Excel – Just a spreadsheet?

Don’t Believe It!

Don’t believe that Excel is just another spreadsheet program! It is much more. By using 3D functionality, you can make Excel act like a database. Excel is much more robust than it was ten years ago, and it holds much more data. Excel, however, will never be a database. Thus, you need to know when to use one or the other.

Excel is best used when a small group of people, or one person, needs to build something that will help them be more efficient, and the data being used does not slow the speed of the computer being used too much.
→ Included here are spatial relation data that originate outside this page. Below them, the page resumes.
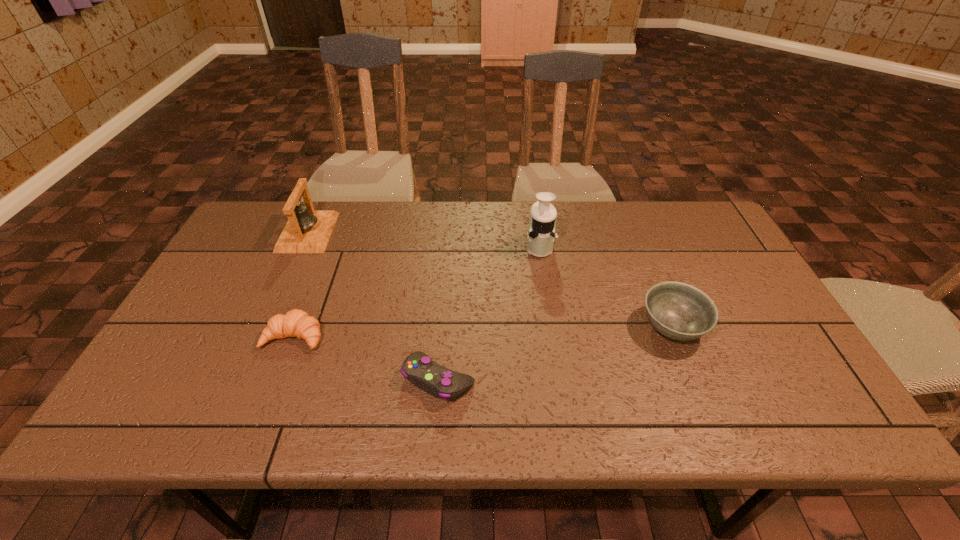
Where is `empty location between the rightmost object and the third object from left to right`? This screenshot has height=540, width=960. empty location between the rightmost object and the third object from left to right is located at coordinates (555, 353).

Identify the location of free area in between the control and the crescent roll. (367, 357).

The height and width of the screenshot is (540, 960). Identify the location of object that is the second closest to the fourth object from left to right. (434, 379).

Where is `the third closest object relative to the third shortest object`? This screenshot has width=960, height=540. the third closest object relative to the third shortest object is located at coordinates (297, 323).

Locate an element on the screen. The image size is (960, 540). vacant area in the image that satisfies the following two spatial constraints: 1. on the back side of the tallest object; 2. on the right side of the crescent roll is located at coordinates (328, 247).

Identify the location of free space in the image that satisfies the following two spatial constraints: 1. on the front side of the second tallest object; 2. on the left side of the tallest object. (301, 247).

Identify the location of free spot that satisfies the following two spatial constraints: 1. on the front side of the second tallest object; 2. on the left side of the crescent roll. This screenshot has height=540, width=960. (261, 336).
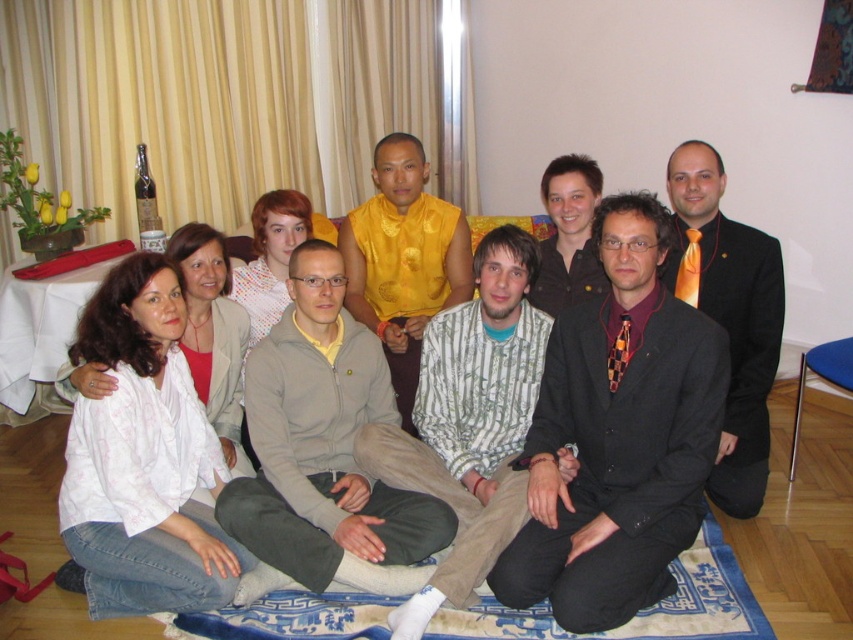
Consider the image. You are a photographer setting up for a group photo. You notice the light gray fleece jacket at center and the striped cotton shirt at center. Which one is positioned higher in the frame?

The light gray fleece jacket at center is positioned higher in the frame than the striped cotton shirt at center.

You are organizing a photo shoot and need to arrange two items on a shelf. The shelf can only hold items up to the width of the striped cotton shirt at center. Can the light gray fleece jacket at center fit on the shelf?

The light gray fleece jacket at center is wider than the striped cotton shirt at center, so it cannot fit on the shelf designed for the shirt.

In the scene shown: You are a photographer setting up for a group photo. You notice the striped cotton shirt at center and the blue woven mat at lower center. Which object is covering the other in the image?

The striped cotton shirt at center is positioned over the blue woven mat at lower center, so it is covering the mat.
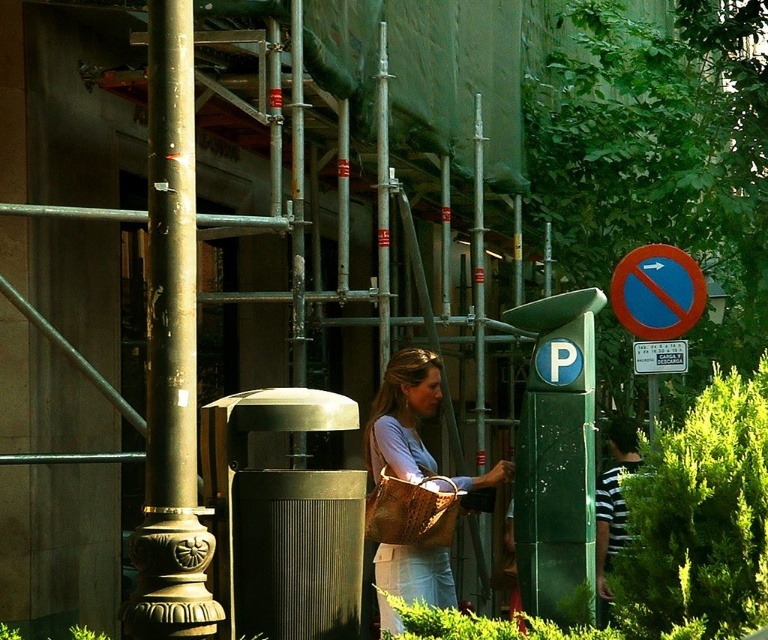
Question: Does red circular sign at upper right appear on the right side of striped fabric shirt at right?

Choices:
 (A) yes
 (B) no

Answer: (A)

Question: Is the position of green metallic parking meter at center-right more distant than that of striped fabric shirt at right?

Choices:
 (A) no
 (B) yes

Answer: (A)

Question: Is gold polished metal pole at left above striped fabric shirt at right?

Choices:
 (A) yes
 (B) no

Answer: (A)

Question: Which point is closer to the camera?

Choices:
 (A) (636, 461)
 (B) (639, 330)

Answer: (B)

Question: Among these points, which one is nearest to the camera?

Choices:
 (A) (608, 476)
 (B) (621, 285)
 (C) (389, 444)
 (D) (581, 513)

Answer: (D)

Question: Which point is closer to the camera?

Choices:
 (A) (382, 602)
 (B) (601, 484)

Answer: (A)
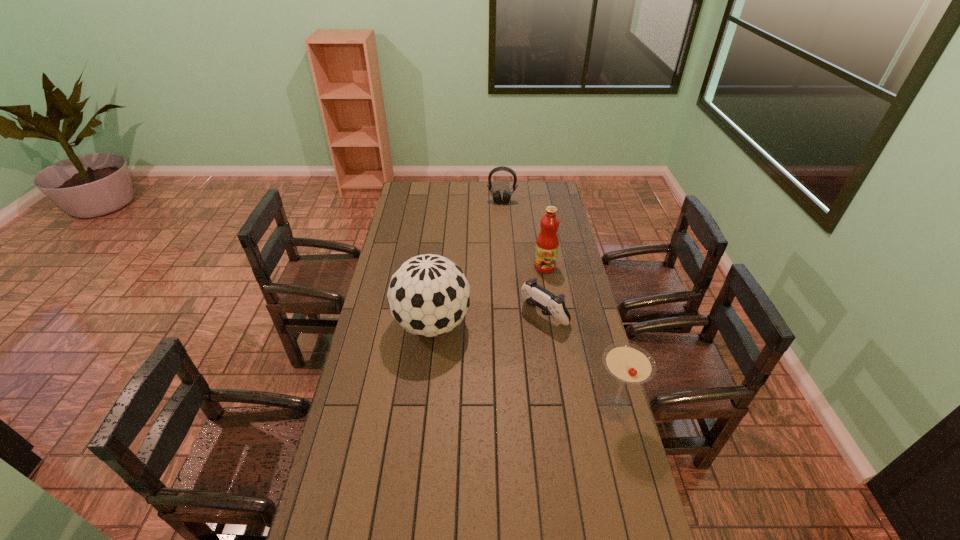
Where is `soccer ball`? This screenshot has height=540, width=960. soccer ball is located at coordinates (428, 295).

What are the coordinates of `the rightmost object` in the screenshot? It's located at (629, 363).

Where is `the third tallest object`? The image size is (960, 540). the third tallest object is located at coordinates (629, 363).

Where is `the fourth tallest object`? the fourth tallest object is located at coordinates (496, 195).

The image size is (960, 540). Find the location of `headset`. headset is located at coordinates (496, 195).

The image size is (960, 540). Find the location of `the fourth nearest object`. the fourth nearest object is located at coordinates (547, 244).

The image size is (960, 540). Identify the location of control. (535, 295).

Image resolution: width=960 pixels, height=540 pixels. In order to click on vacant space located 0.230m on the front of the soccer ball in this screenshot , I will do `click(423, 408)`.

Locate an element on the screen. The width and height of the screenshot is (960, 540). vacant space situated on the left of the third tallest object is located at coordinates (516, 408).

In order to click on free space located 0.250m on the front-facing side of the farthest object in this screenshot , I will do `click(499, 232)`.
Databases are used when everyone needs to add and use the same data, or if there is so much data, that it would bog down Excel too much.

3D functionality allows worksheets within the same workbook, or even other workbooks, to communicate. Keep in mind that there are roadblocks that can hinder functionality when working this way across workbooks.  Careful planning is needed to alleviate any potential issues.

Let us see how 3D referencing is used in functions or formulas.

3D Simple Reference

  1. Ensure you are in the cell in which you wish to build the formula.
  2. Type “=” to start your formula. Then click the worksheet tab you want the information to be pulled from. (In our case, we are going to click on the Supply Costs worksheet).
  3. Even though the Supply Costs worksheet appears active, it is solely for the purpose of selecting the cell from which we want to pull our information. In our case, we are selecting G16. Note the formula in the Formula Bar and how the Supply Costs worksheet is referenced.
  4. Press Enter, which will take you back to the original worksheet. Note that the information from the other worksheet populated.

3D Formula

  1. Click the cell you wish to build the formula and type “=” to get the formula started.
  2. Click a cell with a number you wish to add to a number on a different worksheet, then type “+”
  3. Click a different worksheet tab, and select the cell you want added into your formula. Note how the cell is referenced in the formula.
  4. Press the Enter key, and your formula is complete.

Whenever the number from the other worksheet updates, it automatically updates the formula as well.

This is a simple 3D formula, but you can get as complicated as you need to, so that you can make Excel work more and more like a database.